Most pharmacy software is designed by people who have never spent a day behind a pharmacy counter. The workflows are wrong. The screens are wrong. The data model does not match how pharmacists actually think about medicines, patients, and prescriptions.
We spent three months in working pharmacies before we started building Pharmaco. Here is what we found — and how it shaped every design decision we made.
The Prescription Lifecycle Is Not Linear
In a textbook, a prescription flows neatly: doctor writes it, patient brings it, pharmacist fills it, patient picks it up. In reality, prescriptions are partial, modified, refilled, disputed, and expired. Patients forget them. Doctors call to revise them. Insurance rejects them. A data model that treats a prescription as a simple document fails immediately in production.
Pharmaco models prescriptions as state machines with a full audit trail. Every transition — from received to verified to dispensed to refilled — is recorded with timestamp, actor, and reason. This gives pharmacists a complete history and gives compliance teams an audit trail without any extra effort.

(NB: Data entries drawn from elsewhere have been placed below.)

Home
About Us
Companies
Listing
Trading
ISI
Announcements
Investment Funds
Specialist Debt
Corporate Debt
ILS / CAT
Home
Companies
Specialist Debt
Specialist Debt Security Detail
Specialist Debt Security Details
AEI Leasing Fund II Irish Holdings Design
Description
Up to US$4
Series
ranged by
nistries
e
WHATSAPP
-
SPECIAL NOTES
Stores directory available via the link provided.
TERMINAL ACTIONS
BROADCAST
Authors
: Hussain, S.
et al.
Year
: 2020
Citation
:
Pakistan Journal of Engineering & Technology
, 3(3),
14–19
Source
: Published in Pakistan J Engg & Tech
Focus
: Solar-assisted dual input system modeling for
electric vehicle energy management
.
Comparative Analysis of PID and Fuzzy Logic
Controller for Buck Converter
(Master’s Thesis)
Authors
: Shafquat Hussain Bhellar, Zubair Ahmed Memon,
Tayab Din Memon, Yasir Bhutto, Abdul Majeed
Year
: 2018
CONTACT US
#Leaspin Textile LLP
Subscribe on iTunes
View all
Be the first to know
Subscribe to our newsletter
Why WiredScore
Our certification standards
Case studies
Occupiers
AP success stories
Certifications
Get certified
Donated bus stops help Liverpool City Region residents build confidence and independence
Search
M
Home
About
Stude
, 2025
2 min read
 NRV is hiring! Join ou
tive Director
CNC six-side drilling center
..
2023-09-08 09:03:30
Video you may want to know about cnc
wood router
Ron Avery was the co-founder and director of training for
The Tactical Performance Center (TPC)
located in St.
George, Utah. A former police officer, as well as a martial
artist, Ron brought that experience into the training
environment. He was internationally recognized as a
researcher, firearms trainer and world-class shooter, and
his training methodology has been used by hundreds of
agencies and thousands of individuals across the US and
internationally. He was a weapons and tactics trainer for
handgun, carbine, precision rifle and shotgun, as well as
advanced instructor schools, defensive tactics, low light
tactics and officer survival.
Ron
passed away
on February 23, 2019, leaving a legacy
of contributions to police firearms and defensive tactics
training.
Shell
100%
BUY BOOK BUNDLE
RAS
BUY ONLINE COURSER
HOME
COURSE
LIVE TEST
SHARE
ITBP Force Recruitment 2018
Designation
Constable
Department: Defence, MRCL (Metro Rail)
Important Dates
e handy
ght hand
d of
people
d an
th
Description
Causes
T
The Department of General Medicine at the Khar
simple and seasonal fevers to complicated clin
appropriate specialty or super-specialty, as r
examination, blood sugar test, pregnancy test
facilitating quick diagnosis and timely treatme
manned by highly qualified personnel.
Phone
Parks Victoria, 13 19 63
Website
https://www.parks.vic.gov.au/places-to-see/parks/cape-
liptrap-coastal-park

Inventory at the Medicine Level
Pharmacy inventory is not like retail inventory. The same molecule can come in five different brands, three dosages, and two formulations. A patient might be on a generic that is temporarily out of stock, requiring a therapeutic substitution that the dispensing pharmacist needs to flag to the prescribing doctor. Our inventory model is built around active ingredients and therapeutic equivalence, not just SKUs.
The DGDA Compliance Layer
Regulatory reporting in Bangladesh requires specific record formats for controlled substances, expiry tracking, and purchase-to-dispense reconciliation. We built this as a separate compliance layer that runs alongside normal operations rather than forcing pharmacists to change their workflow to satisfy a report format. The software adapts to the regulation; the pharmacist does not have to.
Beta Results
After three months of beta testing with partner pharmacies, average prescription processing time dropped by 40%. Stock discrepancy incidents — where physical count did not match system count — dropped by 68%. Both numbers exceeded our targets. The pharmacists told us it felt like the software understood what they were doing. That was the goal.